On the podcast, he spoke about what it was like to self-quarantine and wrestled with his demons (along with getting sick) in isolation by focusing on hobbies.
“You know, I’m in the club as well,” Williams said on the “WTF” podcast. “And you know, anybody that has heard me speak before, I’m not shy about it. You know, relapse to me is part of my story and, you know, but I’m living good today, you know. All’s we got is today.”
Later he said on the show, “Being sober doesn’t take away the craziness.”
“Drugs are the symptom of a lot of the problem,” Williams said. “You know, once we put the drugs down, that’s when the work begins because we’ve got to clean up this house, all this garbage.”
“It’s not all roses, and once you put the drug down, it’s happily ever after and life is going to be great,” The Boardwalk Empire star said. “No, there’s a lot of stinking thinking that we need to get rid of and bad bad habits and bad thought processes.”
To Maron, he further revealed that he had contracted COVID-19 but worked through it by cooking for himself, “I truly believe that because I put (exercise) in my program and my daily routine that it gave me a leg to stand on to fight them off.”
According to the American Psychological Association, COVID is particularly difficult for those struggling with addiction and their sobriety.

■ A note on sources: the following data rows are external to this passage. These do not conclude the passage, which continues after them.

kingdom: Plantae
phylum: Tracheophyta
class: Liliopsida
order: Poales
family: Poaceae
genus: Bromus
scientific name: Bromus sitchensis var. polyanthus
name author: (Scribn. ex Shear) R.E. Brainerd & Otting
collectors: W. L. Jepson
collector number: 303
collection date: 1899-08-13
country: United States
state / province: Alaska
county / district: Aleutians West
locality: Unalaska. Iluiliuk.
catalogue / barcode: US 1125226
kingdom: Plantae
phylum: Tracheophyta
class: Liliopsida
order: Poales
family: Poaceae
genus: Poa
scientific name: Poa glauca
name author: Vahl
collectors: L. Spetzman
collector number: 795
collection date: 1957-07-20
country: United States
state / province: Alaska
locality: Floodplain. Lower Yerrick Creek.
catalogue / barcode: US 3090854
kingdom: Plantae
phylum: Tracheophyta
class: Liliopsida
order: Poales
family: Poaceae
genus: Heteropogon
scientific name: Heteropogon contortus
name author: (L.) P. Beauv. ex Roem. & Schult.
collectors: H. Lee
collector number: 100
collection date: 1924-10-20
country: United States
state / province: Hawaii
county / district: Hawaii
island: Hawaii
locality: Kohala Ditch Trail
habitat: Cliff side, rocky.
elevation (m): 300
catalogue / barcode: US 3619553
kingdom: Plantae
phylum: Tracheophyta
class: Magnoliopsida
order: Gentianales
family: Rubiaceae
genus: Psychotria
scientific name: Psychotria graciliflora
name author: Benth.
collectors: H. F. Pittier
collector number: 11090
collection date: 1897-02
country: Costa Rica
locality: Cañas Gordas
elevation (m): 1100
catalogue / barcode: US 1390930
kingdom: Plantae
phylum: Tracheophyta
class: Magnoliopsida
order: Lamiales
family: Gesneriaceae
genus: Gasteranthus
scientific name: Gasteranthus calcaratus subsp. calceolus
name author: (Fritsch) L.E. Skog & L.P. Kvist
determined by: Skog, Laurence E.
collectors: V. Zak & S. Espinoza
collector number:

The Centers for Disease Control and Prevention stated, “13% of Americans reported starting or increasing substance use as a way of coping with stress or emotions related to COVID-19. Overdoses have also spiked since the onset of the pandemic.”
This was true for rapper DMX, who Williams paid tribute to this spring on the BET Awards.
In 2012, he shared with NJ.com, that his newfound fame had him partying away his newfound wealth “in scary places with scary people.”
“I was playing with fire,” Williams continued. “It was just a matter of time before I got caught and my business ended up on the cover of a tabloid or I went to jail or, worse, I ended up dead. When I look back on it now, I don’t know how I didn’t end up in a body bag.”
“I was broke, broken , and beat up. Exhausted. Empty. I finally said, ‘I can’t do this no more.’ I didn’t want to end up dead,” he prophetically said.